Placental growth factor (PlGF) is a member of the vascular endothelial growth factor (VEGF) family that also comprises VEGF-A (VEGF), VEGF-B, VEGF-C, and VEGF-D. Unlike VEGF, PlGF is dispensable for development and health but has diverse nonredundant roles in tissue ischemia, malignancy, inflammation, and multiple other diseases. Genetic and pharmacological gain-of-function and loss-of-function studies have identified molecular mechanisms of this multitasking cytokine and characterized the therapeutic potential of delivering or blocking PlGF for various disorders.

Figure 1.

PlGF is a multitasking cytokine affecting various cellular activities. Scheme illustrating the pleiotropic actions of PlGF, including effects on survival, migration, proliferation, metabolism, and activation effects on vascular (endothelial cells, pericytes/smooth muscle cells) as well as nonvascular cells (macrophages, bone marrow–derived progenitors, tumor cells, dendritic cells, fibroblasts, hepatic stellate cells, epithelial cells, neurons, Shwann cells, astrocytes). BM, Bone marrow; SMC, smooth muscle cell; TAM, tumor-associated macrophage.

Figure 2.

Roles of PlGF in cancer and metastasis. PlGF affects various cellular components and processes in the tumor. It affects angiogenesis by promoting proliferation and migration of endothelial cells, maturation of the vessels by recruiting smooth muscle cells, mobilization of vasculogenic bone-marrow progenitors, and recruitment of macrophages, which produce additional angiogenic and lymphangiogenic factors. PlGF also enhances the “disorganization” of tumor vessels, characterized by an irregular appearance and discontinuous endothelial lining, including “sinusoidal capillarization” in HCC (see also Fig. 3).

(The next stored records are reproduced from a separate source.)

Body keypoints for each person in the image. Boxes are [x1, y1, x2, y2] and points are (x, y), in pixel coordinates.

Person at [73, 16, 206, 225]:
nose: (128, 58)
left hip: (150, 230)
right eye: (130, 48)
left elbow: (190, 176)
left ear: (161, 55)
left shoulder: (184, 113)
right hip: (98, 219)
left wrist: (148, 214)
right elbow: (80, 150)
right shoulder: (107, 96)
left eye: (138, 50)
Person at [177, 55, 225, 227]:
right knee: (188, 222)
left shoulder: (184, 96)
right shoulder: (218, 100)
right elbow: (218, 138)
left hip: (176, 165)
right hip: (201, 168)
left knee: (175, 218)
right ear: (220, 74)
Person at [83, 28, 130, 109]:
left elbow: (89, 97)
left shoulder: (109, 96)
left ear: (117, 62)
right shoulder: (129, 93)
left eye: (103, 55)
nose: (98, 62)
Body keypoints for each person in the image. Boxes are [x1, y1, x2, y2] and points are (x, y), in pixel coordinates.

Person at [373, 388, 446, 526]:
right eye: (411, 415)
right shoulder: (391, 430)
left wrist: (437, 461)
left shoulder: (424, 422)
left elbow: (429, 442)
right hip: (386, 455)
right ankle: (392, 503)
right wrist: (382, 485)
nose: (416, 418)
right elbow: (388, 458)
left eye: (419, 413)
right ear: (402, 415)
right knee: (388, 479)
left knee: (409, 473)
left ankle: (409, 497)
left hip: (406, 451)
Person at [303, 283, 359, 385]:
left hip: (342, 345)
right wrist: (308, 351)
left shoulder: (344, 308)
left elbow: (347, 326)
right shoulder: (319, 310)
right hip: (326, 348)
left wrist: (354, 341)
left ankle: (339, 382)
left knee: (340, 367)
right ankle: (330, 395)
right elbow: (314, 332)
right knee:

PlGF also promotes the proliferation and migration of activated hepatic stellate cells in HCC and liver fibrosis. PlGF reduces dendritic cell accumulation and function, thereby suppressing antitumor immune defense responses. PlGF directly stimulates proliferation of tumor cells, which cross talk to and activate stromal cells to produce PlGF (see also Fig. 4). PlGF was also implicated in the mobilization of bone marrow–derived progenitor cells to the “premetastic niche,” although conflicting data have been reported. TAM, Tumor-associated macrophage; VEGFA, vascular endothelial growth factor A; VEGFC, vascular endothelial growth factor C.

Figure 3.

Role of PlGF in sinusoidal disorganization in HCC. (A,B) In healthy liver, the hepatic microvascular units, the sinusoids (visualized by endoglin immunostaining in A), are characterized by a porous fenestrated endothelial lining and absence of a basement membrane, facilitating oxygen and metabolic exchange between the bloodstream and the hepatocytes; the latter are separated from the sinusoids by the perisinusoidal space (space of Disse), where quiescent hepatic stellate cells reside (B). (C,D) In hepatocellular carcinoma, sinusoids undergo “capillarization,” characterized by loss of fenestration, increased numbers of activated stellate cells that deposit matrix and release angiogenic factors, change of shape and size of the capillarized sinusoids to more tortuous vessels, and lumen loss in a fraction of the capillaries. These changes result in impaired blood flow (red arrow in D) along with reduced oxygen transfer from the blood to the liver parenchyma (gray arrow in D), resulting in increased hypoxia, which further promotes tumor cell proliferation resulting in enlarged intercapillary distances (C). (E,F) PlGF blockage by gene silencing or by inhibition with neutralizing antibody partially prevented this disorganization of hepatic sinusoids. The abnormal tortuous appearance, abnormal size, and loss of lumenization of the sinusoids were attenuated (E), and sinusoidal “capillarization” was reduced (F). This partial “normalization” by PlGF blockage functionally improved tissue oxygenation and reduced proliferation of HCC cells (Van de Veire et al. 2010; Rolny et al. 2011).

Figure 4.

Bidirectional cross talk between leukemia and bone marrow stromal cells. In chronic myeloid leukemia (CML), tumor cells “educate” bone marrow stromal cells to produce PlGF. This induction involves NF-κB activation in the stromal cells and requires leukemia cell/stromal cell contact, which is in part mediated by VLA-4/VCAM-1 interaction. VLA-4/VCAM-1 interaction is reported to activate NF-κB (Zohlnhofer et al. 2000), and NF-κB, in turn, up-regulates VCAM-1 (Rajan et al. 2008), suggesting a positive feedback loop reinforcing VLA4⁺ CML cell binding to the VCAM-1-expressing stromal cells, thereby ensuring PlGF production. Stromal cell-derived PlGF then promotes proliferation and metabolism of the CML cells. Overall, PlGF creates a fertile microenvironmental soil for the seeding tumor cells to foster cancer cell survival and expansive growth (Schmidt et al. 2011).